_EXCERPT PROVIDED_:
----

Article: Friday, 8 June 2018
Brand managers need to know how consumers perceive their brands. Do consumers actually have the ‘right’ associations with brands as intended by the companies? And are these associations consistent, or are they vastly different across consumers? Until recently, all that brand managers could do to find out, was to trust what consumers told them. But no longer. Researchers Hang-Yee Chan, Maarten Boksem and Ale Smidts from Rotterdam School of Management, Erasmus University (RSM), literally looked inside people’s heads and discovered that brand image and brand image strength are clearly visible in our brains.
Marketers try to instil specific mental associations about their brands in consumer’s minds. A beer brand for example could try to evoke images of trendy people at a party, and a cereal brand of a loving family at the breakfast table. But how effectively and consistently these images are forged in consumer’s minds has always been hard to measure. The best marketing researchers could do, was work with self-report instruments, such as surveys. However, brand image surveys require people to verbalise what is essentially an implicit and visual experience (the ‘picture’ the brand generates in a consumer’s mind), which makes such measures not perfectly reliable.

----

Recorded data:

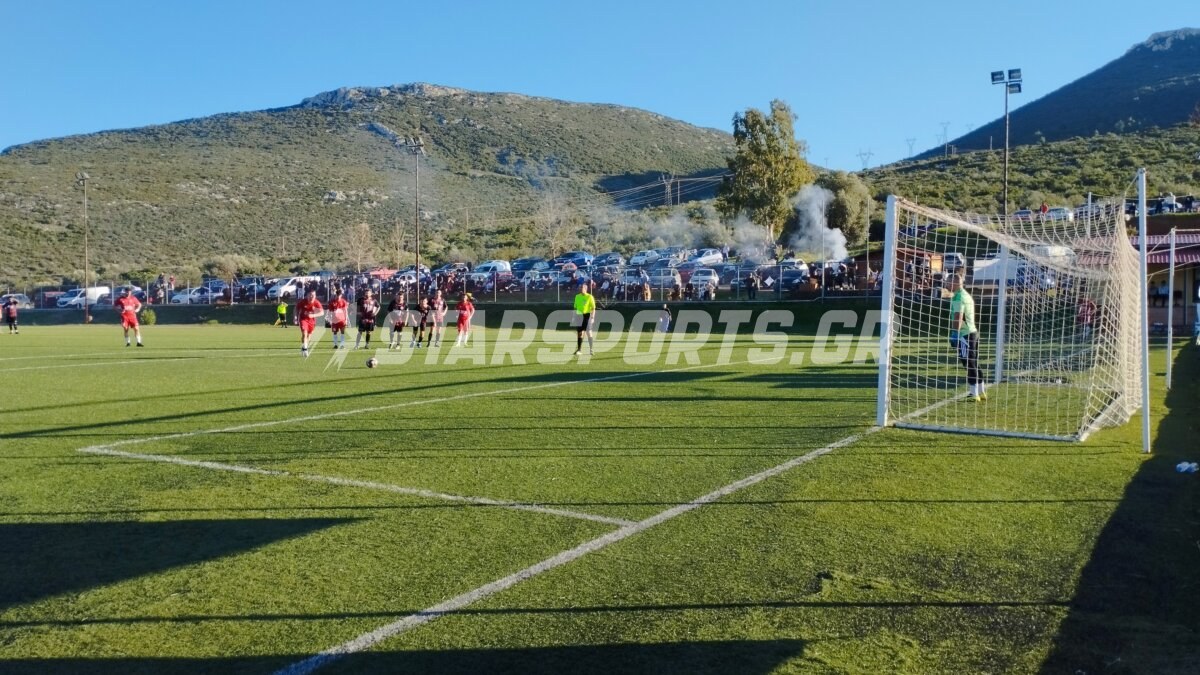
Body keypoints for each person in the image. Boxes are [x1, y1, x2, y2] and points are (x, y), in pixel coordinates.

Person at [947, 273, 984, 401]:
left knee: (969, 363)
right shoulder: (966, 295)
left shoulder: (958, 297)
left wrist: (955, 334)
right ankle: (981, 391)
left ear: (954, 283)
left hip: (965, 335)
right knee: (974, 362)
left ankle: (974, 394)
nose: (946, 285)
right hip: (973, 332)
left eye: (948, 283)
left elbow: (958, 315)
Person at [296, 289, 323, 358]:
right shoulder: (303, 302)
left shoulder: (317, 303)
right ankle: (305, 349)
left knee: (309, 336)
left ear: (315, 296)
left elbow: (322, 313)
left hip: (312, 321)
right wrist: (295, 317)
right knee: (304, 333)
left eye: (313, 295)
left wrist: (313, 315)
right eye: (310, 295)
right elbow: (296, 308)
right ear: (307, 295)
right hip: (303, 319)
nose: (312, 296)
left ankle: (303, 346)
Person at [573, 281, 595, 356]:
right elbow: (575, 308)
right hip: (579, 316)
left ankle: (591, 350)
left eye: (582, 287)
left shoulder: (589, 297)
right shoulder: (577, 296)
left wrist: (592, 317)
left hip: (587, 316)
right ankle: (579, 350)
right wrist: (574, 317)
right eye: (580, 287)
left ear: (586, 288)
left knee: (589, 332)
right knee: (580, 333)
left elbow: (593, 308)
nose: (580, 288)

----

_STUDY QUESTIONS_:
a) Name every researcher the article on brand image in the brain credits with the study.
b) In the article on brand image in the brain, what image might a cereal brand try to evoke?
c) Quote the article on brand image in the brain, starting at "Marketers try to" and ending at "not perfectly reliable.".

_SOLUTIONS FOR EACH TASK_:
a) Hang-Yee Chan, Maarten Boksem, Ale Smidts

b) A loving family at the breakfast table.

c)
Marketers try to instil specific mental associations about their brands in consumer’s minds. A beer brand for example could try to evoke images of trendy people at a party, and a cereal brand of a loving family at the breakfast table. But how effectively and consistently these images are forged in consumer’s minds has always been hard to measure. The best marketing researchers could do, was work with self-report instruments, such as surveys. However, brand image surveys require people to verbalise what is essentially an implicit and visual experience (the ‘picture’ the brand generates in a consumer’s mind), which makes such measures not perfectly reliable.